Annemarie Schlack, Geschäftsführerin von Amnesty International Österreich
Amnesty International fordert außerdem die pakistanischen Behörden auf, angemessene Maßnahmen zur Anpassung an die Klimakrise zu ergreifen, um die Rechte der Menschen in Jacobabad vor dem Hintergrund steigender Temperaturen und immer häufigerer Tage mit unerträglicher Hitze wirksam zu schützen.
Im Vorfeld der Weltklimakonferenz COP26 in Glasgow ruft Amnesty International die teilnehmenden Staaten dazu auf, sich zu ehrgeizigen und menschenrechtskonformen Emissionsreduktionszielen zu verpflichten, um den globalen Temperaturanstieg auf 1,5°C zu begrenzen. Die vollständige Liste der Forderungen von Amnesty International enthält fünf zentrale Positionen zum Thema Menschenrechte und Klimakrise.
Pakistan wird voraussichtlich zu den Ländern gehören, die in den kommenden Jahrzehnten am stärksten von den steigenden Temperaturen betroffen sein werden. Jüngste gemeinsame Erkenntnisse der Asiatischen Entwicklungsbank und der Weltbank unterstreichen das erhöhte Risiko extremer Klimaereignisse und der Ernährungsunsicherheit.
Die pakistanische Regierung hat aktiv Maßnahmen zum Umgang mit der Klimakrise ergriffen. Dabei hat sie immer wieder auf ihre Anfälligkeit für die Klimakrise hingewiesen. Eine Reihe von neuen Maßnahmen im Zuge des Klimawandels wurde angekündigt, aber bisher konnten die Einwohner*innen von Jacobabad nicht davon profitieren. Die geplanten Aufforstungsprogramme sind noch nicht angelaufen und es gibt noch keine erneuerbaren und verlässlichen Energiequellen. Auch Hilfs- und Informationsangebote zur Bewältigung von Hitzewellen sind nach wie vor nicht verfügbar.

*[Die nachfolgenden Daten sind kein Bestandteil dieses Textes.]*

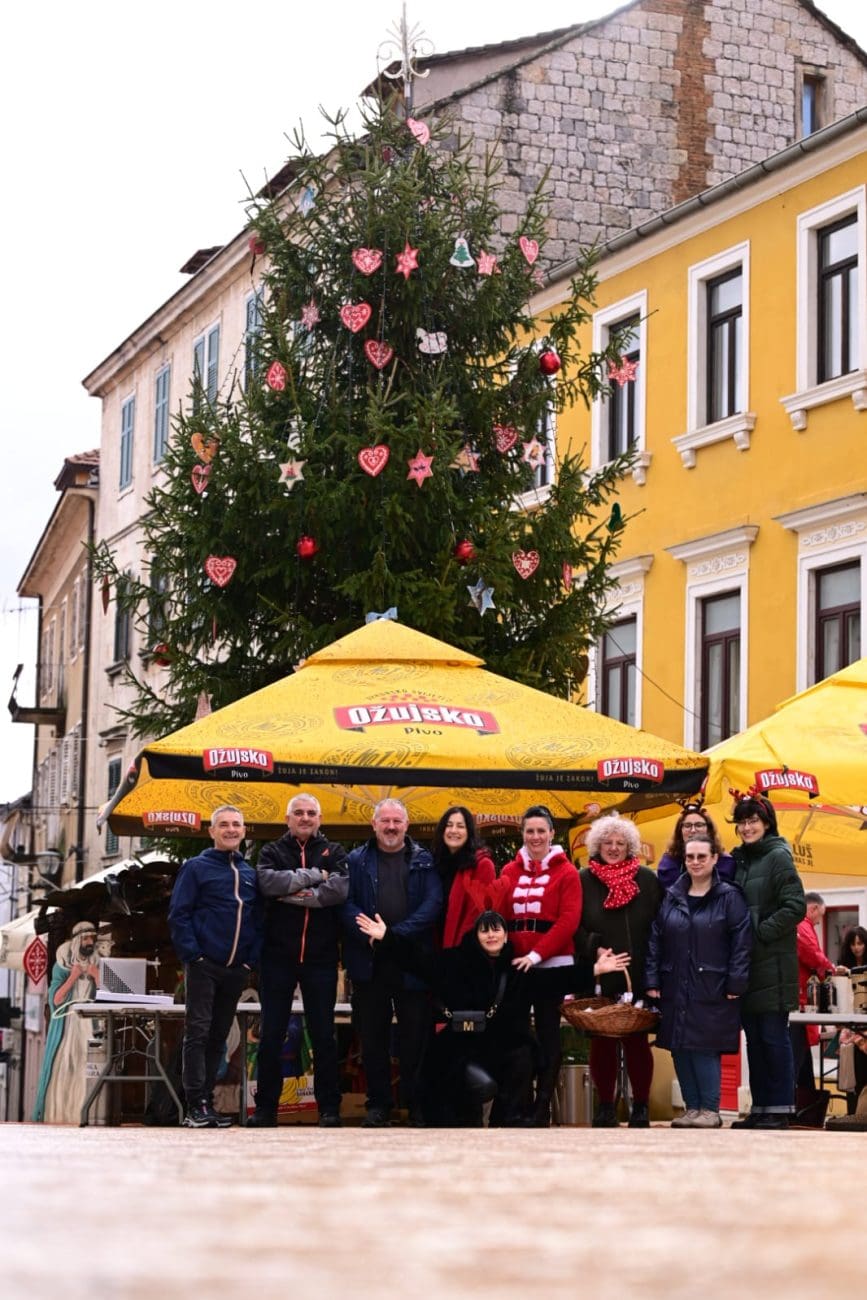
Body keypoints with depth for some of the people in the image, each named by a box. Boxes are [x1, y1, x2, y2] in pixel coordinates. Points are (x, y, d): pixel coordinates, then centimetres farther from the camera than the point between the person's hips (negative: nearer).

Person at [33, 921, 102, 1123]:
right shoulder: (62, 966, 6)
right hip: (65, 1027, -2)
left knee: (83, 1072, -9)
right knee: (60, 1070, -8)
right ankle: (55, 1115, -8)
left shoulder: (97, 966, 13)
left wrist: (97, 979, -7)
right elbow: (55, 999, -3)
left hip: (88, 1028, 2)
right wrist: (73, 977, -10)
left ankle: (79, 1114, -11)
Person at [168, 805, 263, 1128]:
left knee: (218, 1036, 9)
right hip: (204, 965, -5)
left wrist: (251, 958, 2)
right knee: (198, 1033, -6)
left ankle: (206, 1101, 15)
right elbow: (178, 915, -6)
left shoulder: (250, 873, 13)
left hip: (236, 969, 5)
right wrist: (193, 955, -14)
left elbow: (258, 920, 14)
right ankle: (195, 1105, -7)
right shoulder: (196, 867, -1)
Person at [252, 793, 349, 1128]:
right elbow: (268, 882, -14)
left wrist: (293, 893, -14)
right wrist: (312, 876, -13)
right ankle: (266, 1107, 11)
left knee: (323, 1034, 4)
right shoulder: (273, 852, 8)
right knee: (271, 1034, 4)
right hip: (278, 956, 0)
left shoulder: (333, 852, 8)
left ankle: (329, 1108, 10)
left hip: (320, 958, 0)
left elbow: (340, 889, -12)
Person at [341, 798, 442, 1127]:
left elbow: (433, 903, -5)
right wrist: (370, 935, -18)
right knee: (373, 1035, 5)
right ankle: (378, 1105, 14)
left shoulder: (424, 861, 7)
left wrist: (396, 934, -15)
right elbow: (346, 904, -1)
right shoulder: (357, 860, 9)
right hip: (369, 961, 1)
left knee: (415, 1036, 2)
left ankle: (417, 1105, 11)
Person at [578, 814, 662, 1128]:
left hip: (638, 978, 0)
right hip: (598, 977, 0)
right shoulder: (584, 880, 5)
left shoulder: (647, 880, 6)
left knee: (636, 1041, 3)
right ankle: (605, 1105, 13)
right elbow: (574, 926, 3)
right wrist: (594, 948, -14)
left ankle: (641, 1105, 11)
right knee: (602, 1042, 4)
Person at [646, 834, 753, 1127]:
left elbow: (742, 942, -6)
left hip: (711, 990, -5)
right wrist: (652, 980, 2)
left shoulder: (729, 897, -2)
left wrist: (735, 984, -12)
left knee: (705, 1048, -9)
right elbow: (655, 940, 9)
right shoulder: (671, 897, 11)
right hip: (676, 990, 5)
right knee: (680, 1049, 5)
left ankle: (710, 1109, 1)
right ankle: (692, 1107, 13)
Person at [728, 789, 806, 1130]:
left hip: (772, 964, -7)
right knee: (754, 1038, 10)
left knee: (773, 1036, -4)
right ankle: (760, 1107, 15)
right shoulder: (739, 859, 13)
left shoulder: (778, 857, -7)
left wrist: (760, 933, -15)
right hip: (745, 963, 7)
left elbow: (795, 907, -14)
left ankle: (779, 1109, 1)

*Im Mai 2020 veröffentlichte Forschungsergebnisse der Universität Loughborough ergaben, dass in Jacobabad und Ras al Khaimah in den Vereinigten Arabischen Emiraten Hitze- und Luftfeuchtigkeitsgrade erreicht wurden, bei denen der menschliche Körper sich nicht mehr durch Schwitzen abkühlen kann – Bedingungen, die innerhalb weniger Stunden tödlich sein können.